Take every line in the entries that includes the word "Kasus" and copy it.
* * *
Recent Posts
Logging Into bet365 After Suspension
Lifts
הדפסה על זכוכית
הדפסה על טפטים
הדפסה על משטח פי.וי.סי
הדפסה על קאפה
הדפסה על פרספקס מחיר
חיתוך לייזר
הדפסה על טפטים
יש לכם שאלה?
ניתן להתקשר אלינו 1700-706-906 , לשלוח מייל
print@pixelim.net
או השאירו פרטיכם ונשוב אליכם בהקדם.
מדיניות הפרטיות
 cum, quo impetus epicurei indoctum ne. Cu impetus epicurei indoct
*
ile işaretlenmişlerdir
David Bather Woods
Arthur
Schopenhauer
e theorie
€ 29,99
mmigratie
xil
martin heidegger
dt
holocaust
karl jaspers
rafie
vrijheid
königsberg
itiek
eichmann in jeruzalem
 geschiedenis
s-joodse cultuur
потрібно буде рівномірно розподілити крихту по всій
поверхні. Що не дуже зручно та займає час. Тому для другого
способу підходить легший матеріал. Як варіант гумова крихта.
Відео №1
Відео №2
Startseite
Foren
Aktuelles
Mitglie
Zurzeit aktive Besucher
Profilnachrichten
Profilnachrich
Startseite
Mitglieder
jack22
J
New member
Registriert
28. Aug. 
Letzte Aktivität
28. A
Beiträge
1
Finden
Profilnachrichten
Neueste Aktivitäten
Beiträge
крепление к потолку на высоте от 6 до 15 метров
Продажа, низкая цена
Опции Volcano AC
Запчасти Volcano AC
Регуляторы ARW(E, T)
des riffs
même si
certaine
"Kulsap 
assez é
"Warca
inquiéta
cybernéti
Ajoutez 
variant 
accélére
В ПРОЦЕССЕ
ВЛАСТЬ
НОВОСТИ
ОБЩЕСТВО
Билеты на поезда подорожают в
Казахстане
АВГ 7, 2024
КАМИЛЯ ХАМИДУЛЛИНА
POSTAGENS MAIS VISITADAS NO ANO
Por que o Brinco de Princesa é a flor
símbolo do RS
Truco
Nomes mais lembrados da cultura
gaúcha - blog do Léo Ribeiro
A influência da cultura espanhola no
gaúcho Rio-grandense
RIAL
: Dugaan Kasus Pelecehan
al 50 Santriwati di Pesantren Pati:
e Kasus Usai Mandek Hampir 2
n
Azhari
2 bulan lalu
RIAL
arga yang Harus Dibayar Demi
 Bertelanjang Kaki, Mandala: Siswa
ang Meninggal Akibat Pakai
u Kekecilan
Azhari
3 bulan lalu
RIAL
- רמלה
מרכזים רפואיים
* * *
Expected output »
: Dugaan Kasus Pelecehan
e Kasus Usai Mandek Hampir 2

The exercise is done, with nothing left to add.